== Extracted data ==

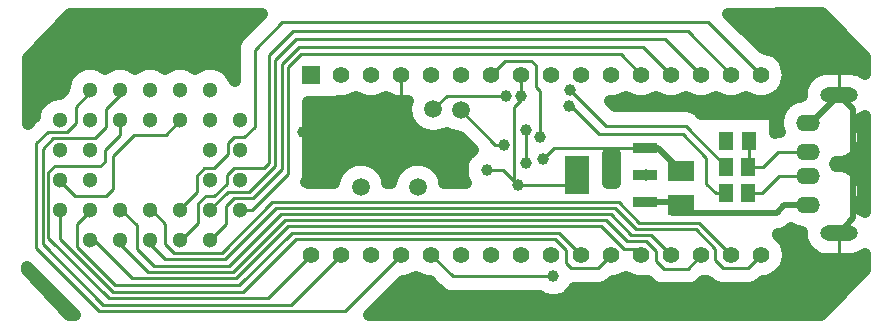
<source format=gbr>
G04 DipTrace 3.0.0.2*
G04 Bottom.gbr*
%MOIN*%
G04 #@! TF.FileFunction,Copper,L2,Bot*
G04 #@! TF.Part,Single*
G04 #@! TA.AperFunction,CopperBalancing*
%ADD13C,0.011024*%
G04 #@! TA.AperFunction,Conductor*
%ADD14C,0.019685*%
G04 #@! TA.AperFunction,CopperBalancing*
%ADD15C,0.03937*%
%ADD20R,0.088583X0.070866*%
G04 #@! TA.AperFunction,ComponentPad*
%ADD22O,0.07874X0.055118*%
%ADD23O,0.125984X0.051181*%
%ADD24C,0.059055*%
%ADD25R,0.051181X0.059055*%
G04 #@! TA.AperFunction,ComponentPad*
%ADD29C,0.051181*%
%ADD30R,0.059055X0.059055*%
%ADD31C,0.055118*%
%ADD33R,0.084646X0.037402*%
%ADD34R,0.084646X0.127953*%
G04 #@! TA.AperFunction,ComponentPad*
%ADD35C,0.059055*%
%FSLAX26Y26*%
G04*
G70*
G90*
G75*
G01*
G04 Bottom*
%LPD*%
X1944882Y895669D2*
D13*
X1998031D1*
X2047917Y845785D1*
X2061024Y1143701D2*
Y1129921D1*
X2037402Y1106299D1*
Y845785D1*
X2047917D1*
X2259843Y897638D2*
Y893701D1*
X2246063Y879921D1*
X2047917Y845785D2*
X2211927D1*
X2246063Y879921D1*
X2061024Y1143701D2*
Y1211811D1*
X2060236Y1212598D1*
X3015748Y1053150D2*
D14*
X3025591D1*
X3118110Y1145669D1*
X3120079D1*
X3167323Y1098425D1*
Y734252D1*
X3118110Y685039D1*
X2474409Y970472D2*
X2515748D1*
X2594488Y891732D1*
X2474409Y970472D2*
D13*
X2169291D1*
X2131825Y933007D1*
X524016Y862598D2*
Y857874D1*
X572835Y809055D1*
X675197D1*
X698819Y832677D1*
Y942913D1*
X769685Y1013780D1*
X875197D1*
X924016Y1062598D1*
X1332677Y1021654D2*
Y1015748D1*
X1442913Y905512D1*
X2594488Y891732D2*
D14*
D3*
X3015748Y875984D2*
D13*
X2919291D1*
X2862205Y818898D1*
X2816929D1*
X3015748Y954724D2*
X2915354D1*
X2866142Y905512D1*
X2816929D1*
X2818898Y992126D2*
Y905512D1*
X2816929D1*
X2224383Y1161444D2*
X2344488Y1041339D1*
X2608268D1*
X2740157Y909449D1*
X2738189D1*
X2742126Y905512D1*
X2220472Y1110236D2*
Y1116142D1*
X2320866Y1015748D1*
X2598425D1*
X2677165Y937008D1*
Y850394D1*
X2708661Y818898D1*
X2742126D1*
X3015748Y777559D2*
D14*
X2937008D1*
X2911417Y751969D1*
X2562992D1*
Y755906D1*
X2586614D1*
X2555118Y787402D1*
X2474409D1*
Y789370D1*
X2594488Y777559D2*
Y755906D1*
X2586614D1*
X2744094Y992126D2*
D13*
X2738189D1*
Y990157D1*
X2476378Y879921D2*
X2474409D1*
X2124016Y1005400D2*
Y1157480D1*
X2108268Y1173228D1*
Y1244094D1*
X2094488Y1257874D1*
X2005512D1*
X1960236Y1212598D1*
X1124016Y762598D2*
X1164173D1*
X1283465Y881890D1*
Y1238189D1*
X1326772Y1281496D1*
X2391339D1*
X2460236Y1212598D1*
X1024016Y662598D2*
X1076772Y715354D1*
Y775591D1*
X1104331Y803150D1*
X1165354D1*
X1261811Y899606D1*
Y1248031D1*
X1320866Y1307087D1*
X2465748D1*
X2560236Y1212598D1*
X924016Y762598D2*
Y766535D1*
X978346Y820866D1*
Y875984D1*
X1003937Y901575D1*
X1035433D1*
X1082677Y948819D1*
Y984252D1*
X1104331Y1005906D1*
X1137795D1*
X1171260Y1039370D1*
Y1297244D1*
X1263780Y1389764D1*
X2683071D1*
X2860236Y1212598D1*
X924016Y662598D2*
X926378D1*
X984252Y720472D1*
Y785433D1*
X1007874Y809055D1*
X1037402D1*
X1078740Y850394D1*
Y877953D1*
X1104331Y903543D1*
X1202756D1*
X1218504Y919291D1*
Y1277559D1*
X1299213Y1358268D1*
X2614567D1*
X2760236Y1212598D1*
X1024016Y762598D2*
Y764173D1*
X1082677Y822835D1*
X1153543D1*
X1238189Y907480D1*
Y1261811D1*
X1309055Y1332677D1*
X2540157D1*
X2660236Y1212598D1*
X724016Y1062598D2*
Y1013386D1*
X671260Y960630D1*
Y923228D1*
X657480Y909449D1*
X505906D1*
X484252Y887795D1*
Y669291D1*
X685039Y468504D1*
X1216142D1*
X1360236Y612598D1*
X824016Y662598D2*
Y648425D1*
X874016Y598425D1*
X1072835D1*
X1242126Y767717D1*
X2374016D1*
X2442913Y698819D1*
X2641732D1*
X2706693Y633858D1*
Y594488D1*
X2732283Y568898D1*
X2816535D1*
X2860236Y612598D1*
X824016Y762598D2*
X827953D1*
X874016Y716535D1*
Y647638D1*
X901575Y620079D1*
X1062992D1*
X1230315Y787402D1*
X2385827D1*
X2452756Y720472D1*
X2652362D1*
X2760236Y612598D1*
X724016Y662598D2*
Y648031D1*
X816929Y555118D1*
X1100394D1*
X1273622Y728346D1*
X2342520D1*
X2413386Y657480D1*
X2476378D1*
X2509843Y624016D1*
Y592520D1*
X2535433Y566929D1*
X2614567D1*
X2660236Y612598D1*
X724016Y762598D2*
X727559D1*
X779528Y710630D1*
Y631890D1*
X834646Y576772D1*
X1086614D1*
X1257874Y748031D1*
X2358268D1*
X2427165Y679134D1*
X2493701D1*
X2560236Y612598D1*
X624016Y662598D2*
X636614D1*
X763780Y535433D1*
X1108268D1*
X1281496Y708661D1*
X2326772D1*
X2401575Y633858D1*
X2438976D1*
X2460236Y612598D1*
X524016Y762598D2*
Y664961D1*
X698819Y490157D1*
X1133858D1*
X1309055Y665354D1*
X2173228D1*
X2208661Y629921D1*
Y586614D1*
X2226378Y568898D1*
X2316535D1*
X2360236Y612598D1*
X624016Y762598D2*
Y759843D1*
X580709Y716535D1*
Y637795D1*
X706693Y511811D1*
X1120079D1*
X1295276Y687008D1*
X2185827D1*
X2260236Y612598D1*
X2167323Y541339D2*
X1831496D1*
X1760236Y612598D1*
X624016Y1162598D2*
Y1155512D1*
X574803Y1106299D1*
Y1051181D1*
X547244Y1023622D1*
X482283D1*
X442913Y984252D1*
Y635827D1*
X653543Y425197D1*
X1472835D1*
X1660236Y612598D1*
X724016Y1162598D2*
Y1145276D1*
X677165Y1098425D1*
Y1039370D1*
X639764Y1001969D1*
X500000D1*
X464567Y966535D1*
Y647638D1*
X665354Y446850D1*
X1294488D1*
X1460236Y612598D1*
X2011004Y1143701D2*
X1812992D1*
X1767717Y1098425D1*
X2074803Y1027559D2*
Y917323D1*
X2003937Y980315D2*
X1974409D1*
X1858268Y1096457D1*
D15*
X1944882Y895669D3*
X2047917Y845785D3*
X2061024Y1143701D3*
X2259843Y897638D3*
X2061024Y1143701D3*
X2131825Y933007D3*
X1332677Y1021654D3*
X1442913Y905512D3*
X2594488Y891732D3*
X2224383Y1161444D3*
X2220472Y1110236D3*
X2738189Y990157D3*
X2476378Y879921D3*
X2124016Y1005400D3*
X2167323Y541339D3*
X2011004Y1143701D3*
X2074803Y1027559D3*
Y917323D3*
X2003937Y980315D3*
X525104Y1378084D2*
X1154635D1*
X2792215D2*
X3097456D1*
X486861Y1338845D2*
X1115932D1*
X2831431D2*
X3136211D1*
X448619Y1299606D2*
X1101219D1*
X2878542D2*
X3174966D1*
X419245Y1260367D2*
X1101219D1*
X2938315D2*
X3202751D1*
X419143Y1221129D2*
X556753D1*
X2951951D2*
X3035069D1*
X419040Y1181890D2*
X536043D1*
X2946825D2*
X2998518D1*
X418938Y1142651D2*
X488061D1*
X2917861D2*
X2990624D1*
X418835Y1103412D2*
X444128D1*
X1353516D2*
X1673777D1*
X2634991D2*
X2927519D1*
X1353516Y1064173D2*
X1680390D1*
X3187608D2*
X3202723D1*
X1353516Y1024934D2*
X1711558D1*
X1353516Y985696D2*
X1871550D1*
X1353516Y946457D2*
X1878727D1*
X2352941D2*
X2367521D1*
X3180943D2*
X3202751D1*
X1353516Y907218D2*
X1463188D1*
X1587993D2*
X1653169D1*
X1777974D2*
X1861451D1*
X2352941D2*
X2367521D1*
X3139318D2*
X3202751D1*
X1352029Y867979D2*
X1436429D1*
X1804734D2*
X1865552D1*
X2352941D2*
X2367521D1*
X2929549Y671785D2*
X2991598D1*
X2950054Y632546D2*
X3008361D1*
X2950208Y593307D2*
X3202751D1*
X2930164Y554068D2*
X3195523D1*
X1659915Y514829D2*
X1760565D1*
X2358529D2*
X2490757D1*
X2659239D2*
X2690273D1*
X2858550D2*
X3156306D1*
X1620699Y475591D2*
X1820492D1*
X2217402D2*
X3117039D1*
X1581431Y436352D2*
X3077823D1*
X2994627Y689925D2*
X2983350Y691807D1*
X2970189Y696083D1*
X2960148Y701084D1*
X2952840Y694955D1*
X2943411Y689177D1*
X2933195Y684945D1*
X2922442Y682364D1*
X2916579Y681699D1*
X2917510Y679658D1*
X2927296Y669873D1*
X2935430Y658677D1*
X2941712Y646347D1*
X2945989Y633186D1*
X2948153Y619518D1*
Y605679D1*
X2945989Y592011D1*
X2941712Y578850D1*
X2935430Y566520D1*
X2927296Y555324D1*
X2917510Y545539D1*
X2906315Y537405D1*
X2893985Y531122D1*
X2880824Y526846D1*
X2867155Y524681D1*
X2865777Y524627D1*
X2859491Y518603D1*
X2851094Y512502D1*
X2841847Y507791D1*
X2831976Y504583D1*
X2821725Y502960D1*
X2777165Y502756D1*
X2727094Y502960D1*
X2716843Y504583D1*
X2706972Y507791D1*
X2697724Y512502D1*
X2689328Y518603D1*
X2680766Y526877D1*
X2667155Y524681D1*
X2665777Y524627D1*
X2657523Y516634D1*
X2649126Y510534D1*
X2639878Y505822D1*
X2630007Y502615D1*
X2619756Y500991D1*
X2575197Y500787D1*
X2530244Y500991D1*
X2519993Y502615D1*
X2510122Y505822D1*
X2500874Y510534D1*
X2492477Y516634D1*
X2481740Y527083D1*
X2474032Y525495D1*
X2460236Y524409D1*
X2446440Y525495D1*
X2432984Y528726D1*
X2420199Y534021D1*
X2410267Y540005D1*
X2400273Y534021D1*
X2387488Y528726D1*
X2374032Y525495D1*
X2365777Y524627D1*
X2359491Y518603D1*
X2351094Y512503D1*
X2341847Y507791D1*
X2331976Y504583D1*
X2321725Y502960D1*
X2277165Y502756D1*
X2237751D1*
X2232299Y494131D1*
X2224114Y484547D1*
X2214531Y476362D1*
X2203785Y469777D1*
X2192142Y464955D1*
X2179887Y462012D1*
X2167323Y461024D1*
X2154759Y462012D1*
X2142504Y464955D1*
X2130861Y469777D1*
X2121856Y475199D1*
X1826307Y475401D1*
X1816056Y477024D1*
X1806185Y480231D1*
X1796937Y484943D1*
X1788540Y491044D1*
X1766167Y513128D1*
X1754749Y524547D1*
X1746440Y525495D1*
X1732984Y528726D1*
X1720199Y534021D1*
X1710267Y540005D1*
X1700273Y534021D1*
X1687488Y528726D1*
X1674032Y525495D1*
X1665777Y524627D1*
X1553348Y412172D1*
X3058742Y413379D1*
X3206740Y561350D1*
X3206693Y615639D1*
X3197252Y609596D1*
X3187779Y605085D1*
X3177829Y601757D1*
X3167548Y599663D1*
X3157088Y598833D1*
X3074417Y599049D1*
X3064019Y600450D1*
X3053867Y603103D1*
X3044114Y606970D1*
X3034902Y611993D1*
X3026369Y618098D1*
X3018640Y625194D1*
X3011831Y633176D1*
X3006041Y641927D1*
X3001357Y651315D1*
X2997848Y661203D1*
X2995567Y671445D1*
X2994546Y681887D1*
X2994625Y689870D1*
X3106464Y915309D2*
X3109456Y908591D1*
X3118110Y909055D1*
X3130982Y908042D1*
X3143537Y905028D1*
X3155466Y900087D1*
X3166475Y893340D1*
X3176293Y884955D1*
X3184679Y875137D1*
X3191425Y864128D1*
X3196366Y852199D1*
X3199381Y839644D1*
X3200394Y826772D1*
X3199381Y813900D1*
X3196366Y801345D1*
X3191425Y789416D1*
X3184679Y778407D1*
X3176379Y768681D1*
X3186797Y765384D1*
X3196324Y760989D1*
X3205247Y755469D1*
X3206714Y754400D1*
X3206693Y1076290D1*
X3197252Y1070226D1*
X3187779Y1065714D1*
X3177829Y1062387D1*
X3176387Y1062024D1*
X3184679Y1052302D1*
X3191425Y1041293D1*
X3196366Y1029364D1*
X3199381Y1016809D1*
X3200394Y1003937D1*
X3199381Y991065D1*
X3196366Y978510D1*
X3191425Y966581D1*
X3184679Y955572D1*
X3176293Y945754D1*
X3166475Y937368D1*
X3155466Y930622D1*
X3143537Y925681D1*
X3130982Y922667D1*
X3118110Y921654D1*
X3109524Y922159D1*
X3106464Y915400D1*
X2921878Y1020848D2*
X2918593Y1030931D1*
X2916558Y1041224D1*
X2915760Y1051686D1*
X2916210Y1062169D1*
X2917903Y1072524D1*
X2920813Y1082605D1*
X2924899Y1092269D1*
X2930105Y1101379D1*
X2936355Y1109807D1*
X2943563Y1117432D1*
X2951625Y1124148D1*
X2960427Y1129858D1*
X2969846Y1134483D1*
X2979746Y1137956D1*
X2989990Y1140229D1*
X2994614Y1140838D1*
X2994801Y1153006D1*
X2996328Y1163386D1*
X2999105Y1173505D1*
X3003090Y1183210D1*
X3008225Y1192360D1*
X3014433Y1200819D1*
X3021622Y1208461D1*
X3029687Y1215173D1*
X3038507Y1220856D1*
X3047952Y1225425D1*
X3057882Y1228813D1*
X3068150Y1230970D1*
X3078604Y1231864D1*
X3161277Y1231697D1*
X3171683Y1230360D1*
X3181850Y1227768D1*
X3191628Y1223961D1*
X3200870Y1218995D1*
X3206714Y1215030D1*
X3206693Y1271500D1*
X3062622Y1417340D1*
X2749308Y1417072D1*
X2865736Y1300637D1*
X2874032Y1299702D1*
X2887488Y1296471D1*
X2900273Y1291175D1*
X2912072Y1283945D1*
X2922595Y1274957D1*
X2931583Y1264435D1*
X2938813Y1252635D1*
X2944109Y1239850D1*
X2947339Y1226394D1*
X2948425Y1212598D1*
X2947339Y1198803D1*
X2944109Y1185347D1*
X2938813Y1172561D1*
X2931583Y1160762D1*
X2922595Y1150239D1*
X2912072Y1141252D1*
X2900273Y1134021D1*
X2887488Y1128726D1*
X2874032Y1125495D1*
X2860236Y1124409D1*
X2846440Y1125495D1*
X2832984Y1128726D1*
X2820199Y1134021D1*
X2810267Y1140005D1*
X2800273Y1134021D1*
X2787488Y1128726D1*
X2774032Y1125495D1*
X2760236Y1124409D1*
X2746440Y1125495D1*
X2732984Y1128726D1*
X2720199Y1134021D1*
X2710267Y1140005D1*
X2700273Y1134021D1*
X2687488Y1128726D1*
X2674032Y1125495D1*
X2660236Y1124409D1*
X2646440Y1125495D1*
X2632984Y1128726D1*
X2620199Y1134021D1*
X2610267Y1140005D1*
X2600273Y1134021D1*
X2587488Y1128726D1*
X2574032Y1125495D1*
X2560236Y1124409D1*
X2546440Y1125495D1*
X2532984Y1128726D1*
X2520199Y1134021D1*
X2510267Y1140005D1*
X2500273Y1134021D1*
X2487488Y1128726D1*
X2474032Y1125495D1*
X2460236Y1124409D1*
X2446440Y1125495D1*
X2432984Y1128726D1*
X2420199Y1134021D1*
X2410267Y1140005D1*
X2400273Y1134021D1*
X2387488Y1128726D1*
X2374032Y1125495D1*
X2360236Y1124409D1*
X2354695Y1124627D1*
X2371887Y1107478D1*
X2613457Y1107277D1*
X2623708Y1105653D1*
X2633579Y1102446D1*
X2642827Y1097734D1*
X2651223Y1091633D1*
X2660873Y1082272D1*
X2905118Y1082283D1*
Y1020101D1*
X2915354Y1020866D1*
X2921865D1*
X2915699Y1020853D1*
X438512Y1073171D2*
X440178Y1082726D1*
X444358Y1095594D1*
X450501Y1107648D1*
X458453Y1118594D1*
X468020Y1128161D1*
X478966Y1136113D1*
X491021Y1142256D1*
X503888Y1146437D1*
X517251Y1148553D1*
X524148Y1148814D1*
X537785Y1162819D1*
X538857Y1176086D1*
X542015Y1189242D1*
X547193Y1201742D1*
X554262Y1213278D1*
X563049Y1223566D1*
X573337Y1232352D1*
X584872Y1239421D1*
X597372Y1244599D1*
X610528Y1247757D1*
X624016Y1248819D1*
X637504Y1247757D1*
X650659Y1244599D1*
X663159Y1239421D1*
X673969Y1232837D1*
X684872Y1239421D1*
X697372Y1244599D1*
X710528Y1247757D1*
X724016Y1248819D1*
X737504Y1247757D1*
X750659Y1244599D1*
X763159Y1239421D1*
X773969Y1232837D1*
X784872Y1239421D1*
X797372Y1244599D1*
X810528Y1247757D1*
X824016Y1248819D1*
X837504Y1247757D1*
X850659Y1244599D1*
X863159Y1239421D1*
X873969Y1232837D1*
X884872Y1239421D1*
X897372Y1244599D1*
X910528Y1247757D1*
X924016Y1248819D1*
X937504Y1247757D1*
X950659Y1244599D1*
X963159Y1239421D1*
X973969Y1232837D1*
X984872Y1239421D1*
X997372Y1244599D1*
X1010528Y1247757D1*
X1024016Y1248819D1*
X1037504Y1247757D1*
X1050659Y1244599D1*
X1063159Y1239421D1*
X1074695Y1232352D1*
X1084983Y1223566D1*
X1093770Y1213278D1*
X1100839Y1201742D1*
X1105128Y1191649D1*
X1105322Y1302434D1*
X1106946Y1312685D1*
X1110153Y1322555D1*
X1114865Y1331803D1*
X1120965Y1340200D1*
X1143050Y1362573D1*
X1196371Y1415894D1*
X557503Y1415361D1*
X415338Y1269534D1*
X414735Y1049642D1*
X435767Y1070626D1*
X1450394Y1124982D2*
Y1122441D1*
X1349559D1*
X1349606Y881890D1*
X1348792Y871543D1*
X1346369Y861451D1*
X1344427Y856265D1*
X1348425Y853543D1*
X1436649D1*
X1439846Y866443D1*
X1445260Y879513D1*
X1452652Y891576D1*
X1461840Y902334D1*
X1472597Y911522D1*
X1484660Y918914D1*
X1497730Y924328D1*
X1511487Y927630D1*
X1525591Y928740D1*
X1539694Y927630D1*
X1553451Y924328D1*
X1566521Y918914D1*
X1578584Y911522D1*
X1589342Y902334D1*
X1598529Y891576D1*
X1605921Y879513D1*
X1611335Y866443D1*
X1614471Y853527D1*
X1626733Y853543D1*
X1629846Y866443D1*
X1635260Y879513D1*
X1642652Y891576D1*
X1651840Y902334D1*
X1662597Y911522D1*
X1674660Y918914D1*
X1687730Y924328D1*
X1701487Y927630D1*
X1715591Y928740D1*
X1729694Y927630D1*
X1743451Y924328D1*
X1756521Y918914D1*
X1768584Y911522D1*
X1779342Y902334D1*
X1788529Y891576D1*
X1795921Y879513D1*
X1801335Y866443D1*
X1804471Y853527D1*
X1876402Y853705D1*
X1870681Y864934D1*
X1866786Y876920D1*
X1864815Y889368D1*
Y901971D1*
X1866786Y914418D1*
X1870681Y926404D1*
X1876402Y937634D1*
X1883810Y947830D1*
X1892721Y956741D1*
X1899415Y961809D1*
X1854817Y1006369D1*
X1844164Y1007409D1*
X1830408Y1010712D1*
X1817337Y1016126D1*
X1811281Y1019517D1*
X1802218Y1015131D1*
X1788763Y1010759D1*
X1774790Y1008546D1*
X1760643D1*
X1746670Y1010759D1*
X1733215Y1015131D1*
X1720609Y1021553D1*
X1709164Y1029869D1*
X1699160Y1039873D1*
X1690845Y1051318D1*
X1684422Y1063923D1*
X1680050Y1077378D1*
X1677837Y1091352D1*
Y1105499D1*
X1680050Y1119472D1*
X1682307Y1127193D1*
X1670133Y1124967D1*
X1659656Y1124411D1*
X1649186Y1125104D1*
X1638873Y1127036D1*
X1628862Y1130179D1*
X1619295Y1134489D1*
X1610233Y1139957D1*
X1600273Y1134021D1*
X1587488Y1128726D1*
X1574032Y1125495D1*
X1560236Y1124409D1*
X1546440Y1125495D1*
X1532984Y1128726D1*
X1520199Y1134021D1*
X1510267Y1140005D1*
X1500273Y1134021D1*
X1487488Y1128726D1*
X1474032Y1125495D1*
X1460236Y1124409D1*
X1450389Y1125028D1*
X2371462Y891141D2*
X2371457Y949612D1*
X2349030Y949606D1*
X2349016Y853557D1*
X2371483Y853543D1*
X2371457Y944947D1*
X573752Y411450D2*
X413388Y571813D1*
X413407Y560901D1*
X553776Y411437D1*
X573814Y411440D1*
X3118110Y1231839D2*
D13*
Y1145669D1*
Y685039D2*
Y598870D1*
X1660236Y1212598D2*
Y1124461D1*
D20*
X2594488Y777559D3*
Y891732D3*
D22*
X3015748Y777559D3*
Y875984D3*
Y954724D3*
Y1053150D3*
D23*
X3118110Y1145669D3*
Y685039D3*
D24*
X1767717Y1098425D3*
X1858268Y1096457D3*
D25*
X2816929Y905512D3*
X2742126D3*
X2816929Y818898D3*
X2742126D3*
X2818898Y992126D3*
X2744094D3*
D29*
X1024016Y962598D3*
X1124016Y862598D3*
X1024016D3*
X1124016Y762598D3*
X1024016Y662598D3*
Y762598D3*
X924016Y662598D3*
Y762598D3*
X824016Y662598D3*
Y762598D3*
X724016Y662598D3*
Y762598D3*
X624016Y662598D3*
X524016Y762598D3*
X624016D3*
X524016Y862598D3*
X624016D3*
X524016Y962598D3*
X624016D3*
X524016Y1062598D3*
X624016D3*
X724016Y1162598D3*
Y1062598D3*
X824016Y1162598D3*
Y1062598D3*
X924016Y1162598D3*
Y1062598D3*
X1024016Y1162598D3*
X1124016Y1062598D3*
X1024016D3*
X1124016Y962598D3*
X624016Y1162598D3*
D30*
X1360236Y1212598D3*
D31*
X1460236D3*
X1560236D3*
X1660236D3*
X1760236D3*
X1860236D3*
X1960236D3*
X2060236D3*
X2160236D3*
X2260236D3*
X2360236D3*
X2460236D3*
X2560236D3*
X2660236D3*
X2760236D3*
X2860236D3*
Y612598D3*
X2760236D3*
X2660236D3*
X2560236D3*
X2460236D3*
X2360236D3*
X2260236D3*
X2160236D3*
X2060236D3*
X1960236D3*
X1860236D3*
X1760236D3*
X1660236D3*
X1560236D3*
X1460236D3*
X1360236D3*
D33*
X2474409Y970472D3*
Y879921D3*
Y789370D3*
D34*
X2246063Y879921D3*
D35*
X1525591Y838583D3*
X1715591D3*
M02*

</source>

===

Begin with the line above that has "X517251Y1148553D1*" and continue through the line that has "X1511487Y927630D1*", setting each one down exactly. Stop there.

X517251Y1148553D1*
X524148Y1148814D1*
X537785Y1162819D1*
X538857Y1176086D1*
X542015Y1189242D1*
X547193Y1201742D1*
X554262Y1213278D1*
X563049Y1223566D1*
X573337Y1232352D1*
X584872Y1239421D1*
X597372Y1244599D1*
X610528Y1247757D1*
X624016Y1248819D1*
X637504Y1247757D1*
X650659Y1244599D1*
X663159Y1239421D1*
X673969Y1232837D1*
X684872Y1239421D1*
X697372Y1244599D1*
X710528Y1247757D1*
X724016Y1248819D1*
X737504Y1247757D1*
X750659Y1244599D1*
X763159Y1239421D1*
X773969Y1232837D1*
X784872Y1239421D1*
X797372Y1244599D1*
X810528Y1247757D1*
X824016Y1248819D1*
X837504Y1247757D1*
X850659Y1244599D1*
X863159Y1239421D1*
X873969Y1232837D1*
X884872Y1239421D1*
X897372Y1244599D1*
X910528Y1247757D1*
X924016Y1248819D1*
X937504Y1247757D1*
X950659Y1244599D1*
X963159Y1239421D1*
X973969Y1232837D1*
X984872Y1239421D1*
X997372Y1244599D1*
X1010528Y1247757D1*
X1024016Y1248819D1*
X1037504Y1247757D1*
X1050659Y1244599D1*
X1063159Y1239421D1*
X1074695Y1232352D1*
X1084983Y1223566D1*
X1093770Y1213278D1*
X1100839Y1201742D1*
X1105128Y1191649D1*
X1105322Y1302434D1*
X1106946Y1312685D1*
X1110153Y1322555D1*
X1114865Y1331803D1*
X1120965Y1340200D1*
X1143050Y1362573D1*
X1196371Y1415894D1*
X557503Y1415361D1*
X415338Y1269534D1*
X414735Y1049642D1*
X435767Y1070626D1*
X1450394Y1124982D2*
Y1122441D1*
X1349559D1*
X1349606Y881890D1*
X1348792Y871543D1*
X1346369Y861451D1*
X1344427Y856265D1*
X1348425Y853543D1*
X1436649D1*
X1439846Y866443D1*
X1445260Y879513D1*
X1452652Y891576D1*
X1461840Y902334D1*
X1472597Y911522D1*
X1484660Y918914D1*
X1497730Y924328D1*
X1511487Y927630D1*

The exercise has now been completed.